Exercise materials Start Marker
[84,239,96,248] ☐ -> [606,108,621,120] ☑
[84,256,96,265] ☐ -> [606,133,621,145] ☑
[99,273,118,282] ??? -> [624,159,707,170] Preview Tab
Exercise materials End Marker
Exercise materials Start Marker
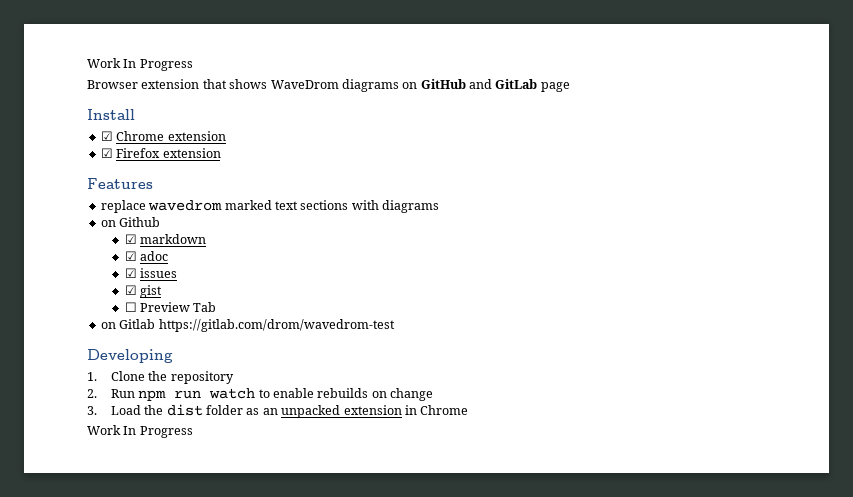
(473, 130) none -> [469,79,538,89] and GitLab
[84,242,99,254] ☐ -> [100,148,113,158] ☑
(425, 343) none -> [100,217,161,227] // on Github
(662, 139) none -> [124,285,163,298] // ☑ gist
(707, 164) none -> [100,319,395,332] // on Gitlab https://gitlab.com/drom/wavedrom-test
Exercise materials End Marker
What the task requires.
Beginning with the line that has "(662, 139) none" and ending with the line that has "(707, 164) none", set down the lines above exactly and include no others.

Response box.
(662, 139) none -> [124,285,163,298] // ☑ gist
(707, 164) none -> [100,319,395,332] // on Gitlab https://gitlab.com/drom/wavedrom-test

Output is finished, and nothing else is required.